Trecho do texto –
No entanto, o que acontece se a implementação concreta dessas interfaces não for feita corretamente?
🔴 Implementação Incorreta
// Aqui temos uma interface que nos permite criar
// quantos File Readers (leitores de arquivos) personalizados quisermos.
type FileReaderFunction = (file: string) => { result: string };
// Este funciona corretamente.
const myFileReader: FileReaderFunction = (file) => {
const fileContent = fileSystem.read(file);
return { result: "Aqui está o conteúdo do arquivo: " + fileContent };
};
// VIOLAÇÃO DO PRINCÍPIO: Se você vai implementar uma
// interface, é melhor honrar o que ela propõe. Aqui,
// o leitor de arquivos não foi implementado corretamente.

Material fornecido –
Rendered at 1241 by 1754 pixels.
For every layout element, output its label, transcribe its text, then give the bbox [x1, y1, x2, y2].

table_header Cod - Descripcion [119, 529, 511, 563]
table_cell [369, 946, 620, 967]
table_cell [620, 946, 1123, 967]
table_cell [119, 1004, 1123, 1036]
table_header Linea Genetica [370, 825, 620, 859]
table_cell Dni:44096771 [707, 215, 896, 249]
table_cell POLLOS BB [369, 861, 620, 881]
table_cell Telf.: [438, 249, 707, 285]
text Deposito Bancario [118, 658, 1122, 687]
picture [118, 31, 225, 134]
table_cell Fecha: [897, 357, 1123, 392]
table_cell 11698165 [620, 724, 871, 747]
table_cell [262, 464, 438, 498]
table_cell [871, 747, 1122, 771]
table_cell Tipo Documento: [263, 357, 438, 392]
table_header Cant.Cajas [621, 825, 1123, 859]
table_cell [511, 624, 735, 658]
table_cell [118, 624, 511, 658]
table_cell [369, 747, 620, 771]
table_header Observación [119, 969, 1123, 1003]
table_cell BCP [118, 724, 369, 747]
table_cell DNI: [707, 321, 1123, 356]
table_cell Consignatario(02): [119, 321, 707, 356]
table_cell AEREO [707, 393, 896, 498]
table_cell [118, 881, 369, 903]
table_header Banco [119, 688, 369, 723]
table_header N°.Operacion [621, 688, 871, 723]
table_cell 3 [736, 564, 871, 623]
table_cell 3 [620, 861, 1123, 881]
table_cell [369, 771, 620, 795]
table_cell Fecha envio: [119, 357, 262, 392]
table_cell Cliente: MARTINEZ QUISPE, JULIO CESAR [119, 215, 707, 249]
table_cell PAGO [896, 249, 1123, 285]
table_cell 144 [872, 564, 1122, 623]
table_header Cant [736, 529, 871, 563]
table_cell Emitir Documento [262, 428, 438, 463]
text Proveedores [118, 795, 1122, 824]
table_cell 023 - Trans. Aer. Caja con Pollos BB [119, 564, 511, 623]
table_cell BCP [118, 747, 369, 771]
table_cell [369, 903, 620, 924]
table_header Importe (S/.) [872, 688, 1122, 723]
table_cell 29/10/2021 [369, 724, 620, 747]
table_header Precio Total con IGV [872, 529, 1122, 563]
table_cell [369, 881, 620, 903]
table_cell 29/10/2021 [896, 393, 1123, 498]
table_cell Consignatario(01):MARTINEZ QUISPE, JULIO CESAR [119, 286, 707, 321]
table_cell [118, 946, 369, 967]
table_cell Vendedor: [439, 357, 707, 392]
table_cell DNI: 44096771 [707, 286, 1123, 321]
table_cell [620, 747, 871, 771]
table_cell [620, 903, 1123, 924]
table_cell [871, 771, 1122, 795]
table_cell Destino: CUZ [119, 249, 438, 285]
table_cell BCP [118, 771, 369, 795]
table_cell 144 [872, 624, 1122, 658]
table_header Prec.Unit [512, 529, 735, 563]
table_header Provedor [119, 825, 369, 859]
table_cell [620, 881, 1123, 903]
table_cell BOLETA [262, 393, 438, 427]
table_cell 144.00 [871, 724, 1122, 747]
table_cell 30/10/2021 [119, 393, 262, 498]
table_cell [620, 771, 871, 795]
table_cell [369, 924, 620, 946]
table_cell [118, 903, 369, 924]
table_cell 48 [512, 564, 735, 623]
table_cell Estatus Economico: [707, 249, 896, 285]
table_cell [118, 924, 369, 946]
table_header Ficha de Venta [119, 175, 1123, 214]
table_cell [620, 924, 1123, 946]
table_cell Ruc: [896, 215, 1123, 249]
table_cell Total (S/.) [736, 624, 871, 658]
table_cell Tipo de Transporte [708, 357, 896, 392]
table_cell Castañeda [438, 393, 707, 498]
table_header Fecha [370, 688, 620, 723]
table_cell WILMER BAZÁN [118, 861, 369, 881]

Detalhes do exercício – Reproduza na íntegra o trecho sobre a implementação incorreta de interfaces, sem alterar nenhum caractere.

Tarefa concluída –
No entanto, o que acontece se a implementação concreta dessas interfaces não for feita corretamente?
🔴 Implementação Incorreta
// Aqui temos uma interface que nos permite criar
// quantos File Readers (leitores de arquivos) personalizados quisermos.
type FileReaderFunction = (file: string) => { result: string };
// Este funciona corretamente.
const myFileReader: FileReaderFunction = (file) => {
const fileContent = fileSystem.read(file);
return { result: "Aqui está o conteúdo do arquivo: " + fileContent };
};
// VIOLAÇÃO DO PRINCÍPIO: Se você vai implementar uma
// interface, é melhor honrar o que ela propõe. Aqui,
// o leitor de arquivos não foi implementado corretamente.